El sujeto, un joven estudiante universitario, contó que cuando el fuego apareció en su apartamento —localizado en el cuarto piso del susodicho edificio— su sombra perdió el control de los nervios y empezó a instarlo para que saltaran por la ventana. "Me negué a hacerlo", agregó, "porque consideré que la situación no justificaba una solución de tal extremo". Luego explicó que la sombra se desesperó entonces en grado sumo y que de pronto, con una presteza que no le dio lugar a él para impedirlo, la vio desprenderse de su lado y arrojarse por la ventana.

Fueron muchos los testigos que la vieron caer. Uno de ellos declaró: "Fue una visión bellísima. Más que caer, diría que se posó suavemente sobre el pavimento, como la más fina de las panteras. De inmediato emprendió carrera hacia la esquina; se movía con la depurada plasticidad de un mimo, pero era más veloz. En un instante fue devorada por la esquina y no la vi más".

La policía ha informado que las pesquisas adelantadas no han arrojado, hasta la fecha, ningún resultado positivo, pues si bien se llegó incluso a capturar a tres individuos bajo la sospecha de haber raptado a la sombra, no se les pudo finalmente comprobar nada. Uno de ellos, identificado como Ricardo de Cuba, fue sorprendido con dieciséis sombras, por lo que se pensó que era un maniático dedicado a la colección de éstas, pero luego se logró establecer que ellas correspondían a las dieciséis personalidades de que estaba dotado el misterioso implicado. Otro, cuyo nombre no fue suministrado, fue hallado con dos sombras, pero ninguna era tampoco la buscada, ya que esta vez se trataba de la propia sombra del sospechoso y de la sombra de su propia muerte que, según se dijo, lo ha acompañado siempre. Y el tercero, cuya identidad tampoco se indicó, fue encontrado también con una sombra de más, pero era la sombra de una infamia que el tipo había cometido en su juventud.

No obstante, la Policía ha insistido que no cejará un ápice en su búsqueda. Así lo ha hecho saber el comandante de esa institución, quien sobre el particular precisó: "Personalmente lo he asumido como un reto". Y añadió: "Este caso ha llegado a obsesionarme tanto, que ya no sé si soy yo quien persigue a la sombra o si es ésta quien me persigue a mí".

Tal empeño y diligencia han servido por lo menos para llevar un poco de esperanza al joven estudiante que se niega a abandonar el asilo que ha encontrado en su propio apartamento, hasta tanto no recupere su sombra, pues cree que en la calle la gente lo miraría como un monstruo.
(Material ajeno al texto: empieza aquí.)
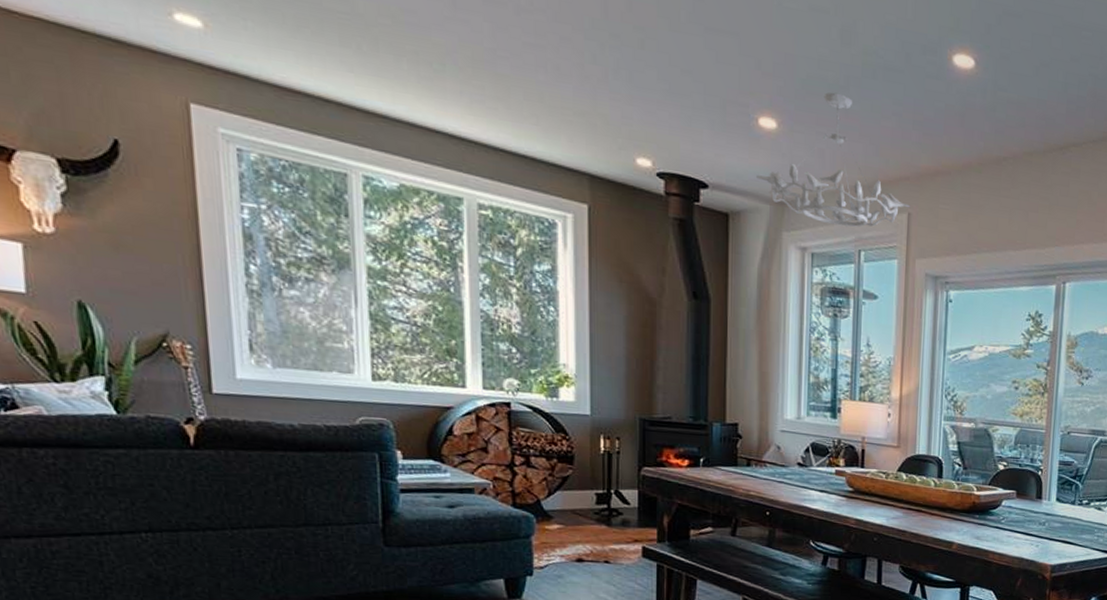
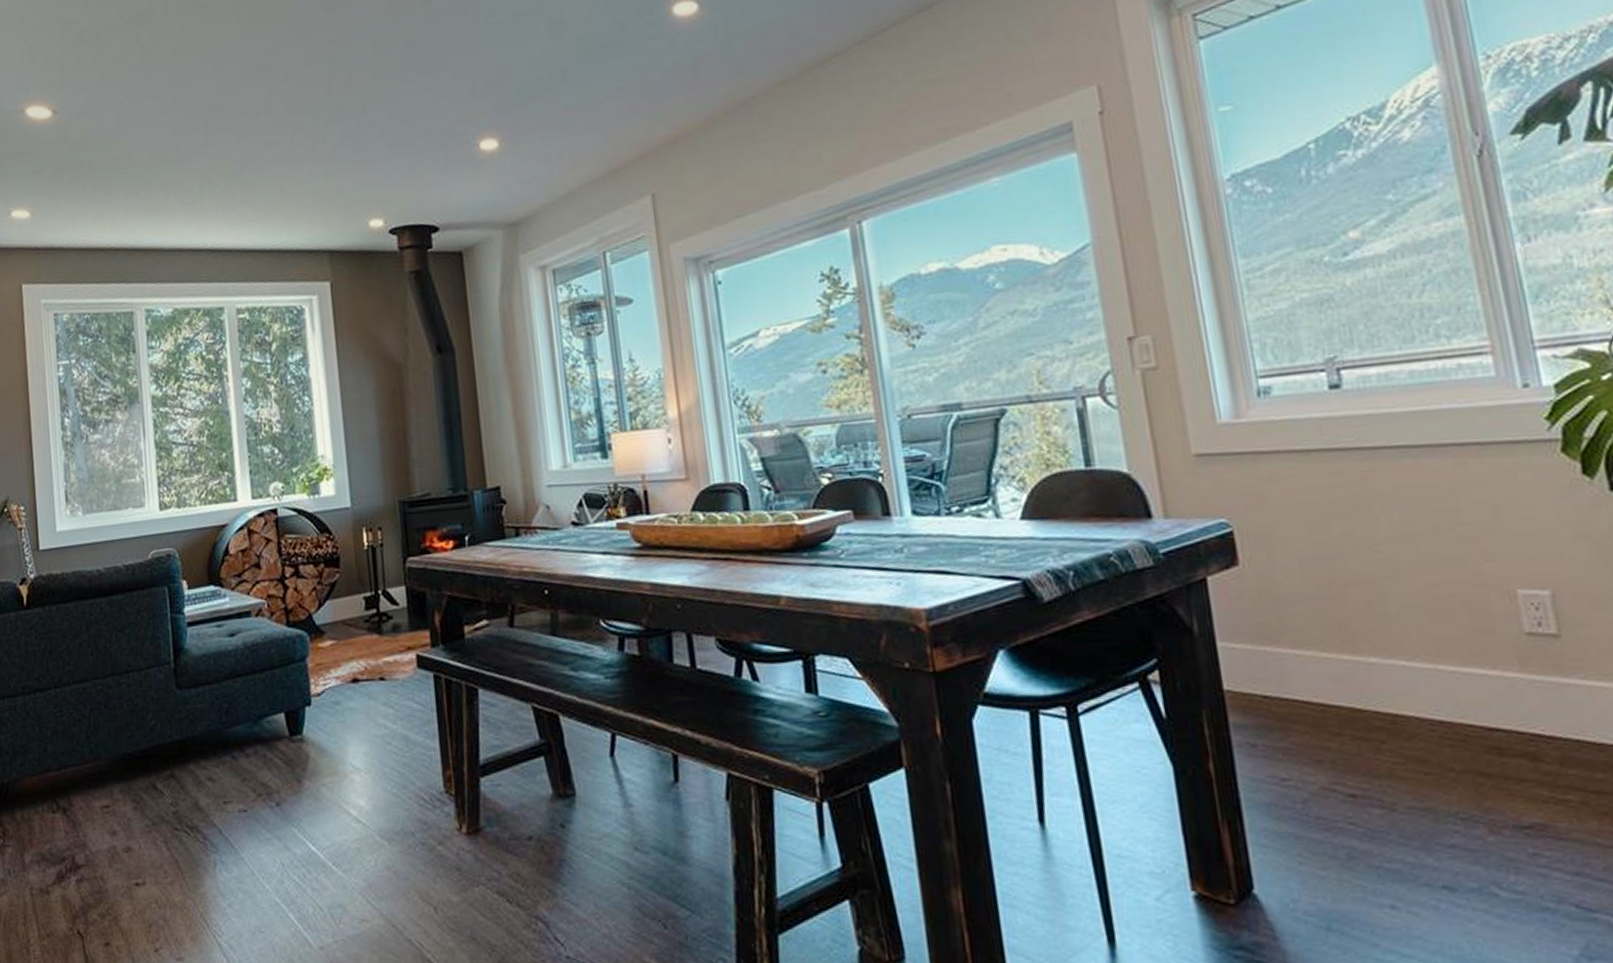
chandelier: present [756,92,911,227] -> none [485,89,654,233]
Ciertamente, el joven se halla tan afectado por su desgracia que sus amigos más íntimos, que son de los pocos que pueden visitarlo, al ser consultados por este redactor, dijeron lo siguiente: "Hemos terminado por pensar que quien se perdió, en realidad, fue él mismo, de modo que es con su sombra con quien hablamos casi a diario en la penumbra de su apartamento".

Al cierre de esta edición, una fuente policial informó que a última hora se había logrado un nuevo indicio en la investigación, pues un ciudadano que pidió no divulgar su nombre, declaró haber visto, en un callejón del centro de la ciudad, "la sombra de la sombra".

El autor.

JOAQUÍN MATTOS OMAR (Santa Marta, Colombia, 1960) es poeta, narrador y periodista. El texto que aquí se reproduce, "Hombre que pierde su sombra en un incendio", parte de una cita del poeta peruano César Vallejo y presenta su historia como si fuera una noticia de prensa. Publicado por primera vez en El comején (Barranquilla, 1985) y firmado con el seudónimo Joe King, fue reproducido en la compilación Antología de lecturas amenas de Darío Jaramillo Agudelo (Panamericana Editorial, 1997), de donde se tomó el texto.